▶ Exercise aim
Copy the lines exactly, from the line containing "轉個身，稍加努力，就能發現成功。" through the end of the records.

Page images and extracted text
⟨

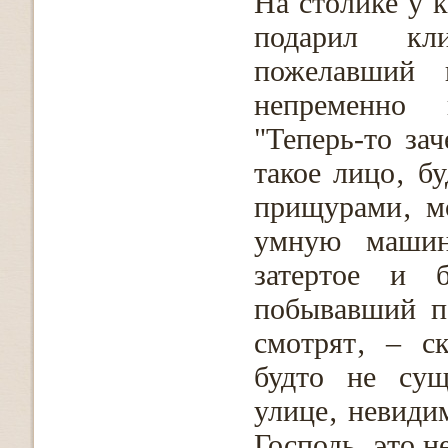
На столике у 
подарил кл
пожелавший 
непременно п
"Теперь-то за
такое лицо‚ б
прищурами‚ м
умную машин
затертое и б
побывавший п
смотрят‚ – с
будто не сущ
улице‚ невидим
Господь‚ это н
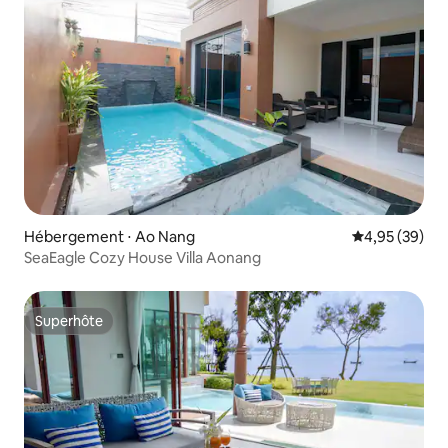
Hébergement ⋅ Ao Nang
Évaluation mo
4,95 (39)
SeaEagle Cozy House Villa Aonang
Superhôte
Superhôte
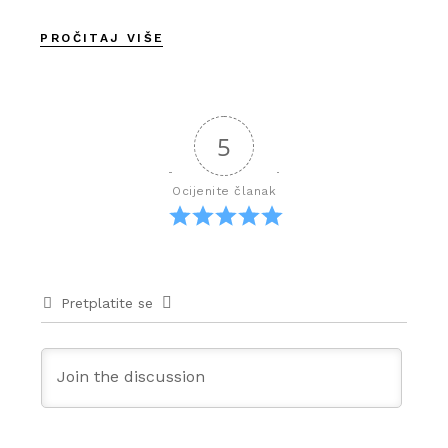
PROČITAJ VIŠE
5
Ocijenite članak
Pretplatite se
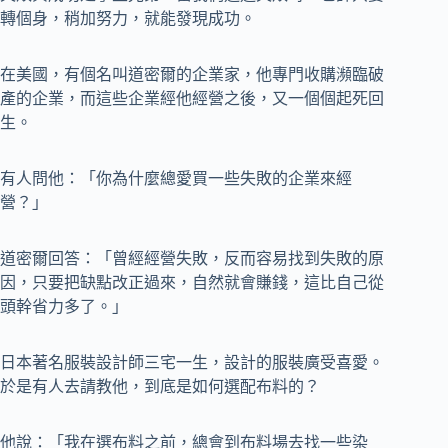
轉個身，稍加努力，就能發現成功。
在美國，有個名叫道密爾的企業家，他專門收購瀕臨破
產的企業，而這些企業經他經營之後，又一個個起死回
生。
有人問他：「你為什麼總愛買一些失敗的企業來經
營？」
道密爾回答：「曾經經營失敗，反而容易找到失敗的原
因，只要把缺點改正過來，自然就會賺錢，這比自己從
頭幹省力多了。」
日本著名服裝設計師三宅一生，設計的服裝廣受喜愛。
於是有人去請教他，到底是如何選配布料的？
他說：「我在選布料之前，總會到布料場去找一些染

⟩

▶ Answer to this problem
轉個身，稍加努力，就能發現成功。
在美國，有個名叫道密爾的企業家，他專門收購瀕臨破
產的企業，而這些企業經他經營之後，又一個個起死回
生。
有人問他：「你為什麼總愛買一些失敗的企業來經
營？」
道密爾回答：「曾經經營失敗，反而容易找到失敗的原
因，只要把缺點改正過來，自然就會賺錢，這比自己從
頭幹省力多了。」
日本著名服裝設計師三宅一生，設計的服裝廣受喜愛。
於是有人去請教他，到底是如何選配布料的？
他說：「我在選布料之前，總會到布料場去找一些染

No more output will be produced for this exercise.